As the Internet has become more established, consumers accepted digital advertising on their favorite sites and the idea that a blogger or someone they follow on Twitter might get a free product or concert pass to prompt a tweet. That acceptance, however, requires that an influencer inform followers about what the content provider receives from a marketing partner, and that subsequent evaluations are consistent with what has come before, Hamann said.
Many consumers, “are looking for useful information, and they don’t care where they get it from as long as it’s authentic to the influencer,” Hamann said. “They don’t care when the content is authentic and transparent. They still consider the content to be valuable. Championing brands and not disclosing can erode confidence.”
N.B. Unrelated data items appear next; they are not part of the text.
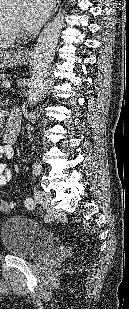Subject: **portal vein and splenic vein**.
Returning a JSON list of instances; mask_svg holds the SVG:
<instances>
[{
	"mask_svg": "<svg viewBox=\"0 0 129 309\" xmlns=\"http://www.w3.org/2000/svg\"><path fill=\"white\" fill-rule=\"evenodd\" d=\"M2 85H3L4 87H10V83H9V82H3Z\"/></svg>",
	"mask_w": 129,
	"mask_h": 309,
	"instance_id": "18ae733b",
	"label": "portal vein and splenic vein"
}]
</instances>
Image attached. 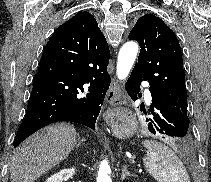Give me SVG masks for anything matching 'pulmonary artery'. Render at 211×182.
Listing matches in <instances>:
<instances>
[{"label": "pulmonary artery", "mask_w": 211, "mask_h": 182, "mask_svg": "<svg viewBox=\"0 0 211 182\" xmlns=\"http://www.w3.org/2000/svg\"><path fill=\"white\" fill-rule=\"evenodd\" d=\"M145 98L148 102H151V100H152L151 93L148 89H146V91H145Z\"/></svg>", "instance_id": "obj_1"}]
</instances>
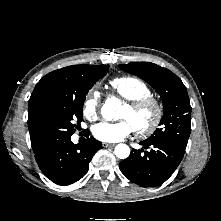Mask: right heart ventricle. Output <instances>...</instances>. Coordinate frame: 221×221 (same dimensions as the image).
Returning <instances> with one entry per match:
<instances>
[{
	"instance_id": "1",
	"label": "right heart ventricle",
	"mask_w": 221,
	"mask_h": 221,
	"mask_svg": "<svg viewBox=\"0 0 221 221\" xmlns=\"http://www.w3.org/2000/svg\"><path fill=\"white\" fill-rule=\"evenodd\" d=\"M110 88L127 101H135L151 95L147 83L134 76H119L110 81Z\"/></svg>"
}]
</instances>
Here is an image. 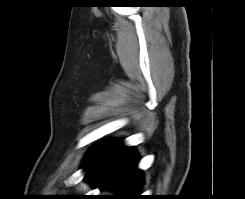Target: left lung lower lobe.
Returning a JSON list of instances; mask_svg holds the SVG:
<instances>
[{
    "label": "left lung lower lobe",
    "instance_id": "1",
    "mask_svg": "<svg viewBox=\"0 0 245 199\" xmlns=\"http://www.w3.org/2000/svg\"><path fill=\"white\" fill-rule=\"evenodd\" d=\"M138 161L130 147L118 142L103 143L88 153L84 163L88 168L85 178L93 187L111 188L124 198H138L135 195L141 184V173L136 167Z\"/></svg>",
    "mask_w": 245,
    "mask_h": 199
}]
</instances>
She added that the interest social media advertising is drawing from the FTC is “interesting.” The FTC response to consumer feedback, including its effort to update endorser guidelines, demonstrates that the audience and regulators do value social media and the influencer community as its role has advanced, and that they will respond to protect them.
Influenster Platform Pairs Brands With Consumers
NEW YORK— In detailing the benefits the organization offers marketers, Influenster emphasizes its ability to connect clients to audiences that match their needs, Jia Marquez, a company senior account executive, told HOMEWORLD BUSINESS®.
“A major benefit of partnering with Influenster is that clients are able to connect with the exact consumers that they’re trying to reach. We currently have over 600 data points per member, anywhere between age, income and ethnicity to where they shop, how much they spend, what brands they use, etc. With this information we can get really granular in terms of who our clients are trying to reach. When our members sign up, they also connect all of their social accounts— i.e. Facebook, Twitter, YouTube channels, blogs, etc.— so again we’re collecting a lot of data in terms of who their social following is and what they talk about on social,” said Marquez.
Influenster said it is a gamified platform, so, added Marquez, “We create ‘Brand Challenges’ for each campaign which outlines various tasks where clients are looking to drive activity i.e. like/follow on social, share photos, write reviews on brand/retail website, create blogs/vlogs, etc. This is so that we can streamline the activity of our members to the platforms that are most important to our clients.”
Influenster offers customer access to members of its community, Marquez said, real people who “are talking about real products. They definitely give an authentic voice and conversation surrounding our client partners, and you can really trust them to give their full and honest opinions about products that they’re testing and experiencing. Our ultimate goal is for our members to become brand loyalists to the products they receive, and we encourage them to create social activity across social media platforms so that their networks become purchasers of the products too.”
As for results, Marquez stated that Influenster clients can expect a marketing campaign launched through its members to generate thousands of posts across a range of social media platforms that can reach millions of consumers, and so, provide rapid impact.
“We also offer detailed insights reporting post program, which includes information such as prior usage and awareness, brand perception, what they like/dislike about products, competitive analysis, etc. So not only are we generating social content, but we’re also giving feedback to our clients post-program,” she said.